What do you do if you’re a brand like Skoda that is known for good-value, no-nonsense cars but are forced to adopt expensive electric technology because regulations demand it?

Answer: you fit it to your most desirable specification of model, the vRS high-performance version, where the higher price better masks the cost of the technology. 

“Without electrification we would never be able to meet targets set by EU legislation,” said Bjorn Kroll, Skoda’s leader on electric cars boss. He was speaking at a preview of the Vision RS, a concept previewing a plug-in hybrid vRS version of the new Rapid, Skoda’s new Volkswagen Golf rival that is due to arrive next year. 

On paper, it’s a tempting prospect. The drivetrain is likely to carry over from the concept, meaning 242bhp from a 1.5-litre 148bhp turbo petrol mated to a 101bhp electric motor (the two motors don’t produce peak power at the same time, hence why those numbers don’t add up).

Long-term test review: Skoda Octavia vRS

The powertrain will be good for a 0-62mph figure of 7.1 seconds, Skoda reckons. A bigger battery means a possible 43 miles of electric-only driving range (the outgoing VW Golf GTE managed only 31) and should give the satisfying feeling of driving a torquey electric car. It also means a sub 50g/km CO2 figure, important to take advantage of subsidies, or even possible future city access.

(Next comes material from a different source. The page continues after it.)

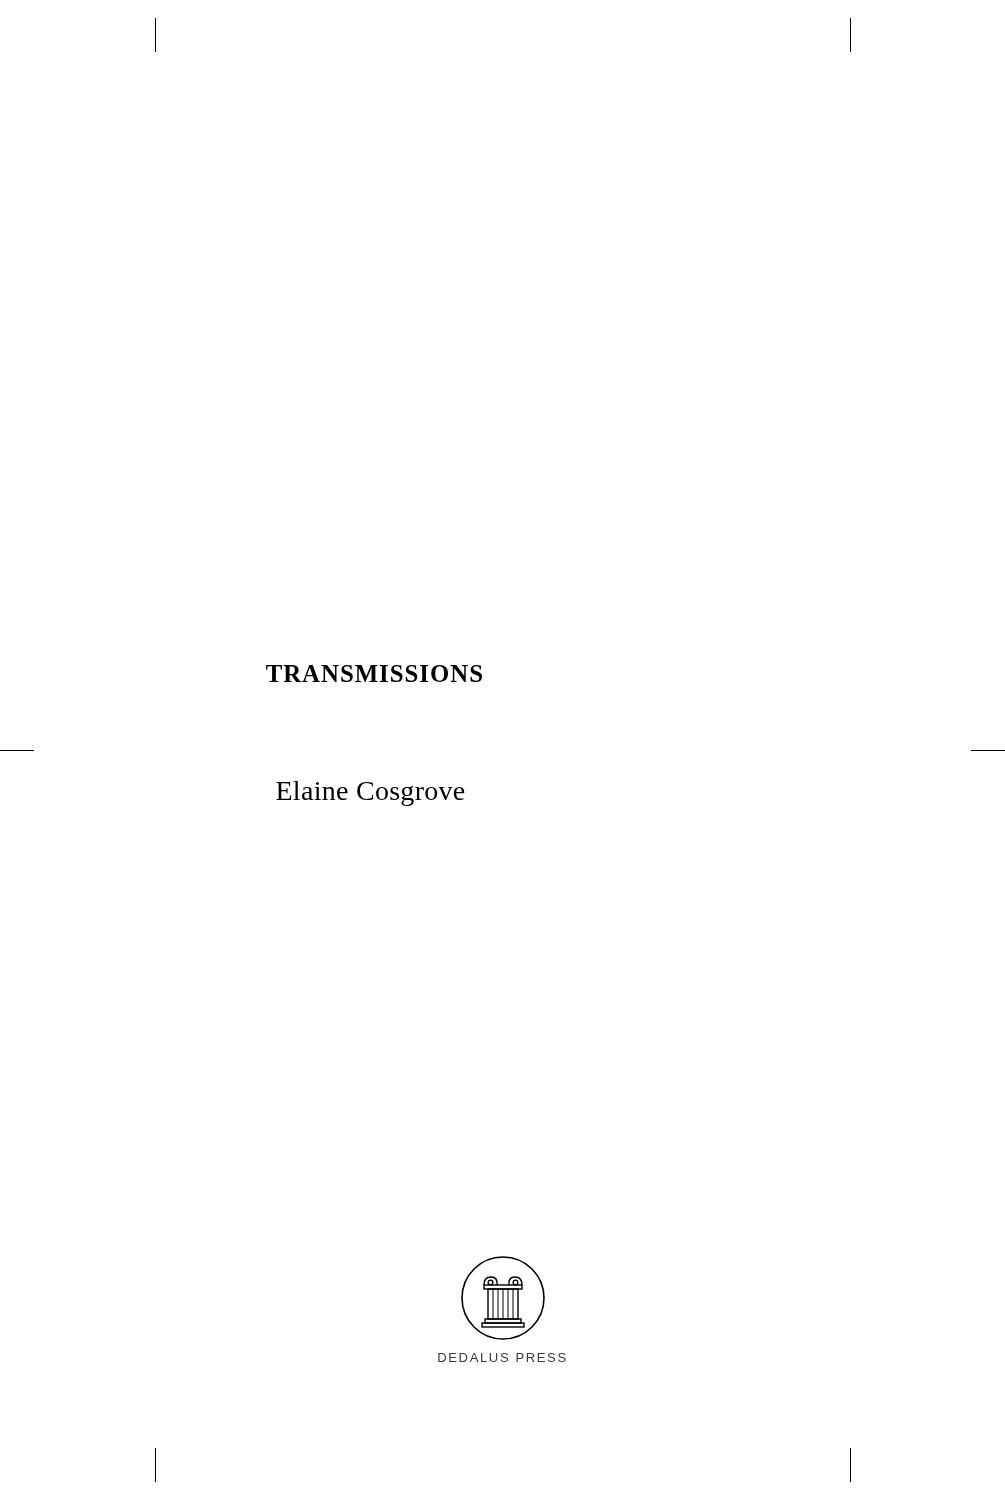Transmissions
Elaine Cosgrove
DEDALUS PRESS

The problem is cost. “We can’t ask a £3000 surcharge. We’re not stupid. We know who our customers are,” Kroll said. 

So Skoda waited until the cost of battery cells came down. “When VW first started with plug-on hybrids in 2015, it was simply too expensive,” Kroll explained. 

A PHEV powertrain will still be expensive compared to a conventional diesel or petrol, but wrapping it in a vRS model keeps that Skoda promise of always giving something a bit extra compared to similarly priced rivals – or so the Czech make hopes.

Skoda is planning to offer 10 electrified cars, both plug-in hybrids and battery-only EVs, between now and 2025. Next year comes the Superb PHEV (unlikely to be badged vRS, but not base spec either) as well the Citigo EV and possibly the production Rapid vRS.

None of those models will cost crazy money, according to the firm. Krolls added: “Whatever we do we’re going to keep our promise of value for money. We’re going to make e-mobility for the masses.”